Her bandmate Martin Doherty agrees: “The longer you leave it, the more insurmountable the task of a second album seems.”
This time, they took their time in crafting new album ‘Love Is Dead’. “For us, it doesn’t feel like we’ve been gone that long because we took a few months off at the end of 2016, then we started writing at the beginning of 2017,” Lauren explains. “In our minds, it’s what do they mean we’ve been gone for two years?’”
‘Love is Dead’ is a different CHVRCHES record, but it’s the one they’ve been building towards since the group were scratching around Glasgow on their own. Labelled a political pop band from the get-go, their third album amplifies both those sides, dousing them in neon and pushing them to the front.
But there’s more to it than that: there’s friendship, celebration and a belief in one another as the band craft a kaleidoscopic landscape that offers escape but also pulls apart the real world.

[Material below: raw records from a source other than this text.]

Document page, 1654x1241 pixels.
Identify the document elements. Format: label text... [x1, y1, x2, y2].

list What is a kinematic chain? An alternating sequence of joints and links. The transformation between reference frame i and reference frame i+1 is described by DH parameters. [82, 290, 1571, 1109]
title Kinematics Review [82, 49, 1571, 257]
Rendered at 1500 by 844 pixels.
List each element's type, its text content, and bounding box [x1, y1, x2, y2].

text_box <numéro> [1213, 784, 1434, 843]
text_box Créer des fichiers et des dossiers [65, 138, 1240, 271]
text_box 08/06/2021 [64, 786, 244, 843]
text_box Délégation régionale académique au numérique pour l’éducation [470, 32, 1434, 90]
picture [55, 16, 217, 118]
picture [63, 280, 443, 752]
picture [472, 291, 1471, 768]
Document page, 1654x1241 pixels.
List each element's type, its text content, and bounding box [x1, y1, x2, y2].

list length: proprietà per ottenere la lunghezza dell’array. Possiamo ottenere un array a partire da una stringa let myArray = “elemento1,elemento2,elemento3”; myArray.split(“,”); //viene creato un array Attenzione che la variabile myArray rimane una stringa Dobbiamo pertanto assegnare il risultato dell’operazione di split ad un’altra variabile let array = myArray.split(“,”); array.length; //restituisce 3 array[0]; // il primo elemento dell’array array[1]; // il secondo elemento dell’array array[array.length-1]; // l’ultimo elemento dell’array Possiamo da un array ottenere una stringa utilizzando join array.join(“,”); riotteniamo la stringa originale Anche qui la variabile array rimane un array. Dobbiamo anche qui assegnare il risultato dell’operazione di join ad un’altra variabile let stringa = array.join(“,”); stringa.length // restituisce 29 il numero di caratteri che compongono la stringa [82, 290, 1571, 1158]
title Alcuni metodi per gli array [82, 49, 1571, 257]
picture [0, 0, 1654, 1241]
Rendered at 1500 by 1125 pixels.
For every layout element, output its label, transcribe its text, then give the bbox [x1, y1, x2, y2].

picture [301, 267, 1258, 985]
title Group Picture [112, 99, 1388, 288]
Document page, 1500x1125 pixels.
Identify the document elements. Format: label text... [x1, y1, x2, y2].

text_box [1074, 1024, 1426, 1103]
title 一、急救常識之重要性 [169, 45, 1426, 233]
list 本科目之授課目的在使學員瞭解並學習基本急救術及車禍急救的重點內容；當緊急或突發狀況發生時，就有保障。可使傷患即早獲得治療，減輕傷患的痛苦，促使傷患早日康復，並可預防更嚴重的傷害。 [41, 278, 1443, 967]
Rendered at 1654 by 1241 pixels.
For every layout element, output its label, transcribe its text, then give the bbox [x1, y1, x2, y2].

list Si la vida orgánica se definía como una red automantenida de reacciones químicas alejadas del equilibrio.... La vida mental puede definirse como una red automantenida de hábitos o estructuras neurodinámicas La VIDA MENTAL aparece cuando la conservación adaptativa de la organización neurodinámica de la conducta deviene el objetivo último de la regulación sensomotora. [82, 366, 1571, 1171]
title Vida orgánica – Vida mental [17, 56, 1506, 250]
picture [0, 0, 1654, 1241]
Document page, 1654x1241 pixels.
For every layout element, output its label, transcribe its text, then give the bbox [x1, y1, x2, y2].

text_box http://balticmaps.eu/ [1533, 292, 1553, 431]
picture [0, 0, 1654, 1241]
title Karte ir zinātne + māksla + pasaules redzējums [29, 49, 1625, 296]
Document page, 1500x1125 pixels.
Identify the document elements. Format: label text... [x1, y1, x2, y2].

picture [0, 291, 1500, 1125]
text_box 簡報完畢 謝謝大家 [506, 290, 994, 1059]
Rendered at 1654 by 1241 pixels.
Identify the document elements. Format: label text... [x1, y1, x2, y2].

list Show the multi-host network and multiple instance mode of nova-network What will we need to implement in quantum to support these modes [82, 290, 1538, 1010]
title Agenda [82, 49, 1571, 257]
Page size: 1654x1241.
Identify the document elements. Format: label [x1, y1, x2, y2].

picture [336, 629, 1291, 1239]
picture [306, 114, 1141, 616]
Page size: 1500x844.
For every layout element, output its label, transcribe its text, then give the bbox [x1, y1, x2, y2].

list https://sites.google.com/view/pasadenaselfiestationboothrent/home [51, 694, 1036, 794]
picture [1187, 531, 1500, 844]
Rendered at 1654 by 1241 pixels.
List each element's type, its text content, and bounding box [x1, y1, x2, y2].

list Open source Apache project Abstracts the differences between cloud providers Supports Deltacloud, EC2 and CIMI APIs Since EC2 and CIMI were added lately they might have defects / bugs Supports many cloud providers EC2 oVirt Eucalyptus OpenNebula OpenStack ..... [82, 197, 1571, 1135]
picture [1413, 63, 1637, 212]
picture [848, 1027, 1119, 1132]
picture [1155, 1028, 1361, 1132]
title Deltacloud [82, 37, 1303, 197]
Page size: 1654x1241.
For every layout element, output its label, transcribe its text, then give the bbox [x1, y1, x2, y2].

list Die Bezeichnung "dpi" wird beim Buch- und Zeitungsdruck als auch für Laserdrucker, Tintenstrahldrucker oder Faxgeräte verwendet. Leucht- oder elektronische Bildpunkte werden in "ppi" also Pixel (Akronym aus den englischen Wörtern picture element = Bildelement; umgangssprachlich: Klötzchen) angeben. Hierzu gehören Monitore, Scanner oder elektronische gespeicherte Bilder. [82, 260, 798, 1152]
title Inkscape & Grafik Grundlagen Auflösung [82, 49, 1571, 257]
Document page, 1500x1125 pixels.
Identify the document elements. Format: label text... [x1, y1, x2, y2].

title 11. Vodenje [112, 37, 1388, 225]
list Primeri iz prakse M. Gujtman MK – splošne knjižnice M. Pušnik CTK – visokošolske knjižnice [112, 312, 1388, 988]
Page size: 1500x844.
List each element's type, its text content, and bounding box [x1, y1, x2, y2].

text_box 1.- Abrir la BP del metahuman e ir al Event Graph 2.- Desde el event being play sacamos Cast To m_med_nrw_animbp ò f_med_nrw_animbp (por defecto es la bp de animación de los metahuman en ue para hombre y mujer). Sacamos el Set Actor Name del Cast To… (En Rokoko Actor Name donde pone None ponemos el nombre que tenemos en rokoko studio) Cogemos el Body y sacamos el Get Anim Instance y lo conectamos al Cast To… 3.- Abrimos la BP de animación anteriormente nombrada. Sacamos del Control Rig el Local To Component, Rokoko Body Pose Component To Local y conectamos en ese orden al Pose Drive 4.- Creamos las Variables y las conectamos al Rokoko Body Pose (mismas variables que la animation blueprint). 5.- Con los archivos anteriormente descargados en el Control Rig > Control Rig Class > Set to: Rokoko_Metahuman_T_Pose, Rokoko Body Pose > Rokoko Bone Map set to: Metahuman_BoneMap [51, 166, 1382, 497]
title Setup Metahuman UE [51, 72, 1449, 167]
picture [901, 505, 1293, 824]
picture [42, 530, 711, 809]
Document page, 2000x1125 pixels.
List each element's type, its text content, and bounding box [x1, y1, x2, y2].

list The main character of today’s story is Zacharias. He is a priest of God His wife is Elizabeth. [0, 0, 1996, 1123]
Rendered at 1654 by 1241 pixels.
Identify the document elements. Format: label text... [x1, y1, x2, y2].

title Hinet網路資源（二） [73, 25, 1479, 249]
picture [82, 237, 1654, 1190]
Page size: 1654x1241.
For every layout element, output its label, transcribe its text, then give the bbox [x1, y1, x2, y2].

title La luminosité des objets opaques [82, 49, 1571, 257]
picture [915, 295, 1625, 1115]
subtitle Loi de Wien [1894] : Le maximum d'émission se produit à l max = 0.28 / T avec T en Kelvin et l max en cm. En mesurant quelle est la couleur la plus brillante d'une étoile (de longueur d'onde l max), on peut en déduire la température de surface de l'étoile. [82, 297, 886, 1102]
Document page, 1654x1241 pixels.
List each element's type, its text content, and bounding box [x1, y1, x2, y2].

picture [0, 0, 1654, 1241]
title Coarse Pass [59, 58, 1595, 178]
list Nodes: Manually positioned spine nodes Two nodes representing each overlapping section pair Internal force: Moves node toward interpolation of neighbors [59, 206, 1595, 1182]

“The only thing we really talked about before we went into the studio,” considers the third member of the trio, Iain Cook, “was that we wanted it to be more live sounding, moving in the direction of live drums and guitars and bass.
“Beyond that, we don’t tend to over theorise or over discuss things before we get in the room together, that tends to be an energy and a direction that takes care of itself.”
“Also it was more just the concept of taking our time with this one,” Martin adds. “I loved the frantic, intense way we worked on the first two albums, but it didn’t feel right to do this time around. To me, a third album is a defining statement, certainly in the history of the bands I like.
“To us, it was really important to just slow it down a little bit and write more songs. Right off the bat, of course, that takes more time. We easily doubled the number of songs we’ve written for any other project or any other album in the past.”
“We couldn’t have done any more exploring,” he promises. “We could have spent five years on this and still, this would have been the album I’d be happy with.”
“It feels like at this point, we’re more comfortable with each other, ourselves and the band,” adds Lauren. “This record sounds like a more distilled version of what we were trying to do on the first one, the more direct stuff is enhanced, and the weirder, more macabre stuff is enhanced as well.”
Despite the wild ride and all they’ve achieved, CHVRCHES have always looked in control. They’ve built this band from the ground up. “Even though it was moving exceptionally quickly, we were always in control of what we were trying to build and the identity we were trying to shape as writers and producers,” offers Martin.
“There was a lot going on around the band that maybe we had less control over. It was a different time. Conversations about misogyny were not mainstream topics.”
“So much of what we were doing at the time was reactive,” reasons Lauren. “It went from putting a song on the internet, to something quite substantially different in a few years. I do look back on that, and maybe we did seem more cool and in control of it from the outside. But then when people ask us about the conversation around #metoo and stuff like that now, I didn’t have it figured out at all at the time. You just have to ask yourself how you want to do things and what feels right, that’s always what we come back to. Let’s run through a scenario and then what feels right.”